The system is a job-oriented distributed runtime composed of a centralized controller and shared-nothing worker replicas.
- A coordinator acts as the job controller and owns all global decisions.
- Worker agents execute training, report observed state, and perform checkpoint I/O.
- Durable storage is used for checkpoint data and metadata.
- gRPC is used only as a transport layer; all orchestration logic lives above it.
The architecture is intentionally minimal and explicit, mirroring patterns used in systems like Spark, Ray, and Kubernetes controllers.
- Centralized coordinator.
- Maintains desired job state (membership, lifecycle, checkpoints).
- Continuously reconciles desired state against observed worker state.
- Commits checkpoints and drives recovery.
- Worker agents run on each node/process.
- Execute commands from the coordinator.
- Supervise the training process.
- Maintain a small local state machine and journal to ensure idempotent execution.
- External durable storage (local FS, MinIO, or S3-like).
- Stores checkpoint blobs and commit markers.
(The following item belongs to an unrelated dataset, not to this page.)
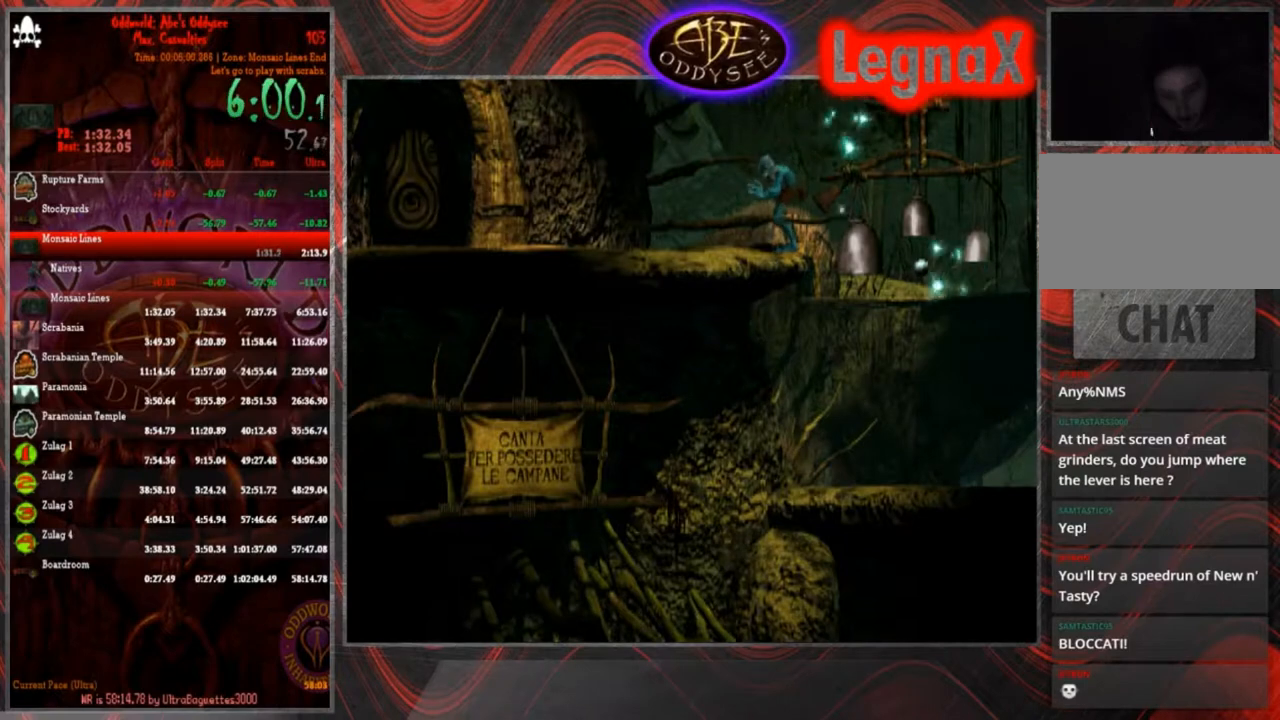
{"buttons": [], "left_stick": "center", "events": []}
- Treated as a service, not shared disk.
Workers are not independent clients. They are replicas participating in a single training job. The primary abstraction is the job, not individual RPCs.
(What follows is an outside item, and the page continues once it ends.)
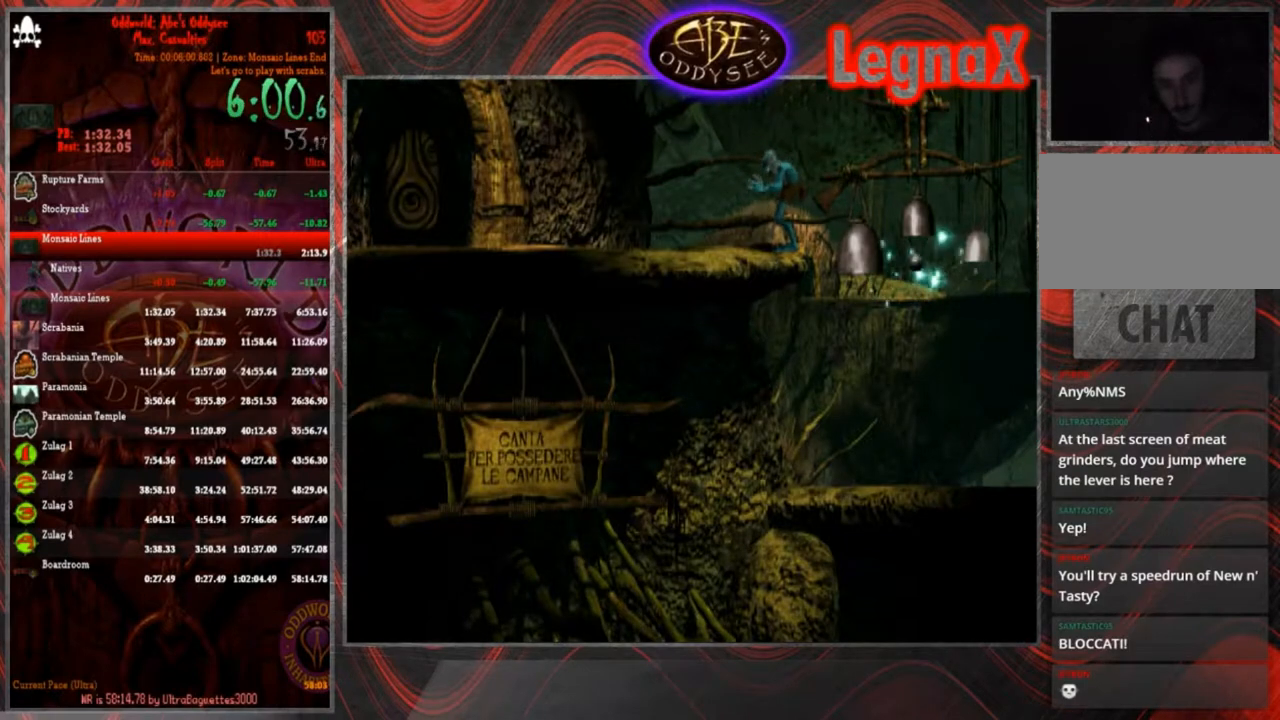
{"buttons": [], "left_stick": "center", "events": []}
- The coordinator tracks desired state.
- Workers report actual state.
- The coordinator issues commands until the system converges.
All decisions are based on observed facts, never assumptions.
Checkpoints are treated as transactions:
- Coordinator issues a checkpoint command.
- Workers write checkpoint blobs.
- Workers acknowledge completion.
- Coordinator commits the checkpoint in durable metadata.
Only committed checkpoints are considered recoverable.
- Workers and coordinator may crash and restart at any time.
- Operations are idempotent.
- Recovery is driven entirely by durable state and reported facts.
distributed-trainer/
├── proto/
│ └── agent.proto # gRPC + worker state schema
├── crates/
│ ├── common/ # shared types and utilities
│ ├── coordinator/ # orchestration + reconciliation logic
│ ├── worker-agent/ # command execution + local state
│ └── storage/ # object store abstraction
├── python-trainer/ # optional: real training implementation
├── scripts/ # dev/testing helpers
├── Cargo.toml # workspace definition
└── README.md
coordinator: desired state, reconciliation loop, metadata logworker-agent: actual state, command execution, checkpoint I/Ostorage: durable blob interface (no job logic)common: pure utilities (no networking or I/O)
Workers periodically send a structured state snapshot containing:
- identity and role
- current phase (training, checkpointing, restoring, etc.)
- last completed training position
- status of the most recent command
- checkpoint facts that are durably true
This snapshot is the sole input to the coordinator’s reconciliation logic.
Early development / architecture phase.
Initial milestones:
- Coordinator consumes worker state snapshots
- Deterministic reconciliation loop
- Safe no-op command execution
- Coordinated checkpoint protocol
- Crash/restart correctness